Innovative Approaches to Natural Killer Cell Engineering: Overcoming Challenges in CRISPR-Cas9 Genome Editing, Transgene Expression, and Cryopreservation

Abstract

Natural killer (NK) cells, crucial players in the innate immune system, hold immense potential for cancer immunotherapy due to their ability to target malignant cells without prior antigen sensitization and their low risk of adverse effects such as graft-versus-host disease (GvHD), cytokine release syndrome (CRS), and neurotoxicity.
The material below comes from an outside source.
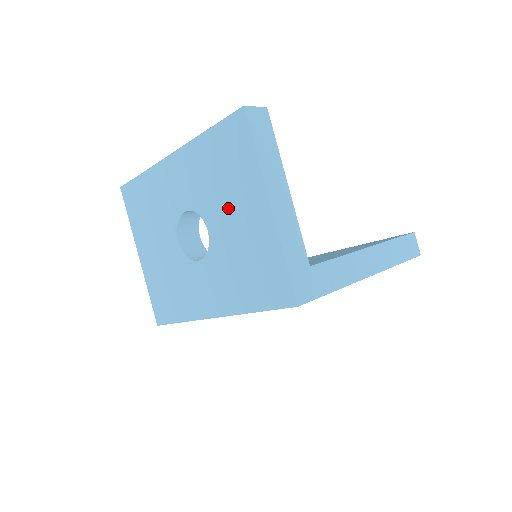
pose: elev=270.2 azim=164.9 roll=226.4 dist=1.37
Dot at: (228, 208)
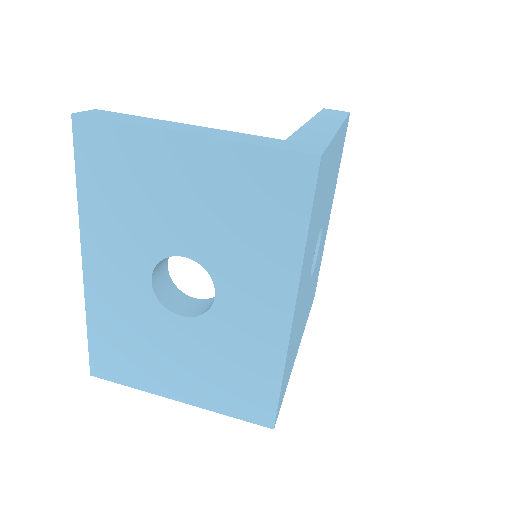
Dot at: (169, 205)
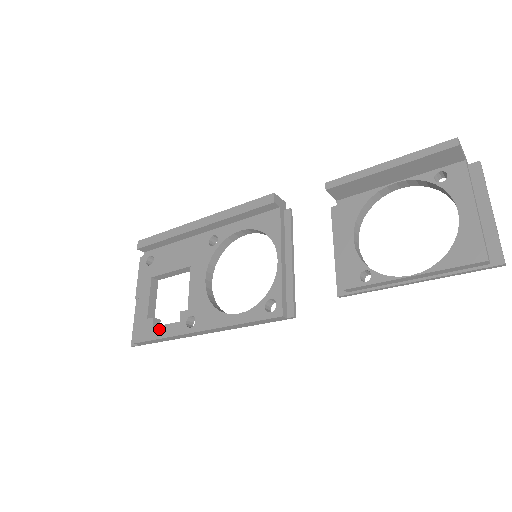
Despite these advantages, challenges such as suboptimal gene-editing techniques, transgene silencing, and cryopreservation-induced dysfunctions have hindered their clinical application. Here, I addressed these hurdles by integrating innovative approaches: a one-step CRISPR-Cas9-mediated gene knockout paired with therapeutic genes such as chimeric antigen receptor (CAR) and interleukin (IL)-15 transgenesis, achieving simultaneously modified NK cell populations. To counteract transgene silencing, histone deacetylase inhibitors (HDACis) were employed, resulting in sustained CAR expression and enhanced anti-tumor efficacy against multiple myeloma in vitro and in vivo. Furthermore, optimized cryopreservation protocols implemented during the early expansion phase significantly improved NK cell recovery, viability, and versatility for therapeutic applications. By integrating advanced genetic engineering, epigenetic modulation, and optimized cryopreservation strategies, my thesis establishes a scalable and durable foundation for effective NK cell-based immunotherapies to treat a wide range of cancers.